Thursday, April 3, 2008
Cottonwood Heights cracks CNN top 100!
Known as the "city between the canyons," Cottonwood Heights used to be the overnight stopping point for lumber wagons traveling to and from Big and Little Cottonwood Canyons. Today, ski bunnies can enjoy the state's premier ski resorts at each canyon. Residents are also just 20 miles from downtown Salt Lake City; good access to the freeways makes the commute easy. But plenty of folks work right in town - after Salt Lake City, Cottonwood Heights is home to the largest number of class A office buildings in the state. Major companies such as Overstock.com, Jet Blue, Mrs. Fields and Kern River Gas Transmission Company all have offices here.
Follow the link to CNN money's site.
http://money.cnn.com/magazines/moneymag/bplive/2007/snapshots/PL4916270.html
Wednesday, March 26, 2008
February Market Stats--you tell me how they look!
Tuesday, March 25, 2008
Market is up, my devils are out
So, the market is apparently up. This is stolen from NAR's site;
The National Association of Realtors reported that existing-home sales rose 2.9% in February to a 5.03 million-unit annual rate amid a sharp decline in median home prices (down 8.2% versus a year ago), leading to a 3% drop in the inventory of homes for sale. This was significantly above consensus expectations of a 0.8% decline in existing-home sales and acted as a positive catalyst for investors interested in housing-related and consumer stocks, in our opinion. Yesterday's data on existing home sales were stronger than expected.
(Me again) You want to know what else is stronger than expected?

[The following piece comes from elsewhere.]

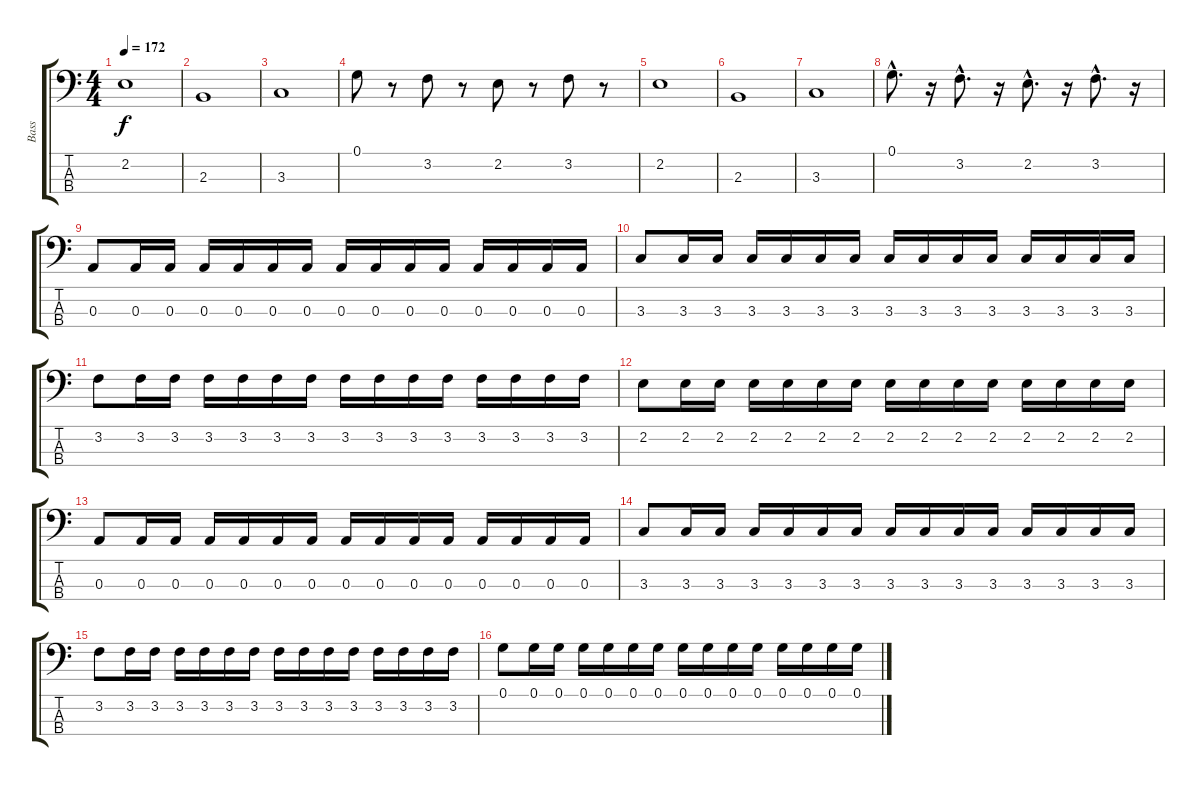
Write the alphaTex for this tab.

WVU! Oh my poor dukies.
Tuesday, March 4, 2008
Prices finally coming down
Thursday, February 14, 2008
Salt Lake #1 on Forbes.com
Here's what the yahoo's are saying:
Salt Lake City is on top of the list because our housing should not fall. The national “experts” are saying that Salt Lake may have found a bottom because we are bringing in new jobs faster than any city in the country. Also, our in migration is extremely high.
Check it out for yourself at http://www.forbes.com/2008/02/07/house-bargain-hunters-forbeslife-cx_mw_0207realestate_slide_11.html?partner=email.
Who knows if this is good or bad. I have clients getting good homes right now in the low $200s. New construction is still in the tanker but that is changing. I don't expect us to appreciate 30% again. Can't we just be happpy with a good 4-6%? Who knows. We will see what happens.
In other news... we got lots of snow today. Get out the skis.
Thursday, January 31, 2008
How's the Market
New construction has taken a pretty serious hit the last couple of months, but as builder supply runs out, watch for a quick rebound. There is about a 11 month supply of new homes on the market causing spec prices to drop dramatically but land is becoming scarce. No one is selling. This is causing the spec market to pick up a little bit. In Woods Cross we just sold 2 new construction homes in the month of Jan. That's pretty dang good.